Afghan villagers enlist New Zealand lawyers over SAS raid

Afghan villagers at the centre of a deadly SAS raid have enlisted the help of New Zealand lawyers who are calling for an independent inquiry into the alleged "revenge attack".

It follows claims in Nicky Hager and Jon Stephenson's new book Hit & Run that civilians were killed and injured during the raid in 2010.

Nearly seven years on those left broken by the raid want answers and they've got Kiwi lawyers on their side.

"We will be asking the Attorney General and the Prime Minister to launch an independent inquiry into the allegations," lawyer Richard McLeod says.

Those allegations are that the raid on two villages in Baghlan province led to the death of six civilians - among them three -year-old Fatima.

It's also claimed 15 others were injured in the attack.

"The material that has been released to date established credible allegations… that the New Zealand defence forces breached fundamental principles of both New Zealand law and international law including war crimes and the violation of the right to life," Mr McLeod says.

In 2014, Hit & Run co-author Jon Stephenson met with the villagers, some of whom were left disabled by the attack.

"One of the guys had a big chunk of shrapnel that hit him in the back, and he showed me the wound.
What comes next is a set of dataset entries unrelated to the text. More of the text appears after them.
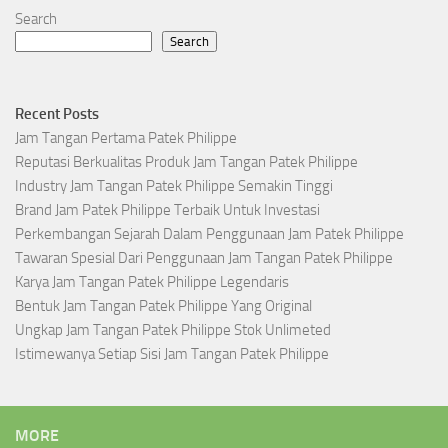
Search
Search
Recent Posts
Jam Tangan Pertama Patek Philippe
Reputasi Berkualitas Produk Jam Tangan Patek Philippe
Industry Jam Tangan Patek Philippe Semakin Tinggi
Brand Jam Patek Philippe Terbaik Untuk Investasi
Perkembangan Sejarah Dalam Penggunaan Jam Patek Philippe
Tawaran Spesial Dari Penggunaan Jam Tangan Patek Philippe
Karya Jam Tangan Patek Philippe Legendaris
Bentuk Jam Tangan Patek Philippe Yang Original
Ungkap Jam Tangan Patek Philippe Stok Unlimeted
Istimewanya Setiap Sisi Jam Tangan Patek Philippe
MORE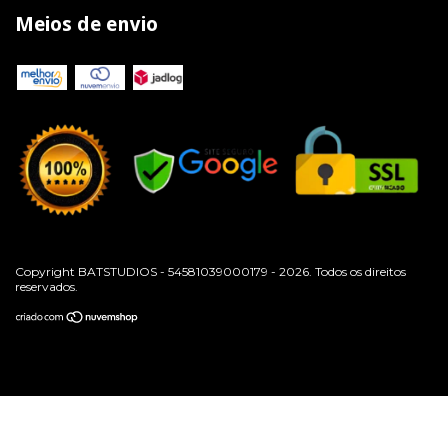
Meios de envio
Copyright BATSTUDIOS - 54581039000179 - 2026. Todos os direitos
reservados.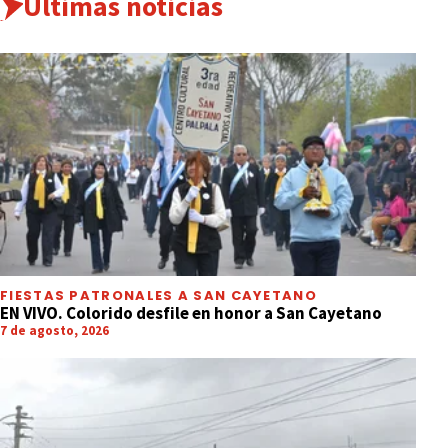
Últimas noticias
FIESTAS PATRONALES A SAN CAYETANO
EN VIVO. Colorido desfile en honor a San Cayetano
7 de agosto, 2026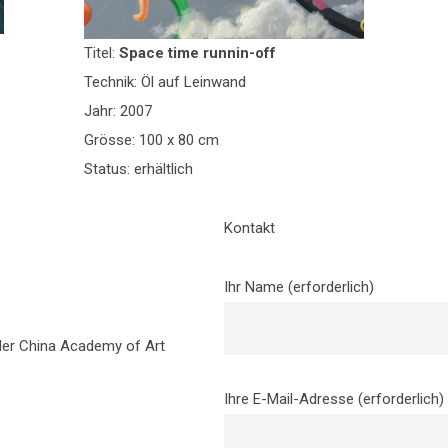
Titel:
Space time runnin-off
Technik: Öl auf Leinwand
Jahr: 2007
Grösse: 100 x 80 cm
Status: erhältlich
Kontakt
Ihr Name (erforderlich)
n der China Academy of Art
Ihre E-Mail-Adresse (erforderlich)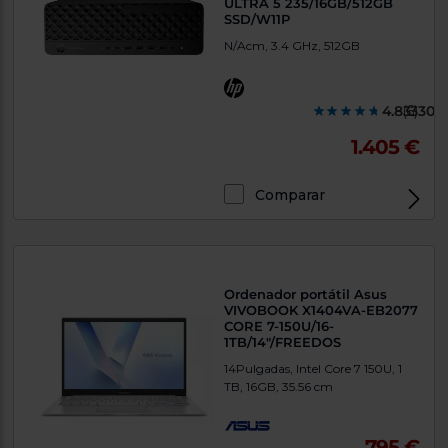
ULTRA 5 235/16GB/512GB
SSD/W11P
N/Acm, 3.4 GHz, 512GB
4.833300
(6)
1.405 €
Comparar
Exclusivo Web
Ordenador portátil Asus
VIVOBOOK X1404VA-EB2077
CORE 7-150U/16-
1TB/14"/FREEDOS
14Pulgadas, Intel Core 7 150U, 1
TB, 16GB, 35.56 cm
795 €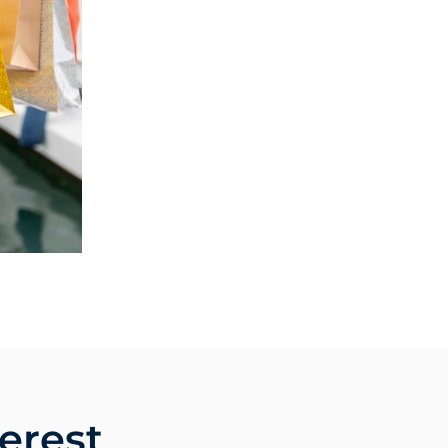
erest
Another guy had wounds to different parts of his body," Mr Stephenson says.

One of those was Mohammad Iqbal, who told Mr Stephenson he was injured by helicopter gunfire in that raid.

"It is very hard for me to work, I can't work, I can't walk even," he said.

The villagers asked Mr Stephenson for help, and last year he contacted human rights lawyer Deborah Manning - well-known for her work in New Zealand with Algerian refugee Ahmed Zaoui.

"We're saying that under law an independent investigation and inquiry must occur as stage one, and following that you look at stage two which is accountability," she says.

Ms Manning says reparations and an apology may be sought further down the track.

"They are a simple poor village, and they have lost their dear people for no reason and they just ask for whatever help can be given to them," she says.

Labour, the Greens and New Zealand First have also called for an inquiry since Hit & Run's release, but this morning Prime Minister Bill English was non-committal.

"We're not being rushed into it, we're just working our way through it," Mr English says.

Mr English says he now plans to discuss the issue with Defence Minister Gerry Brownlee and the Chief of Defence on Sunday.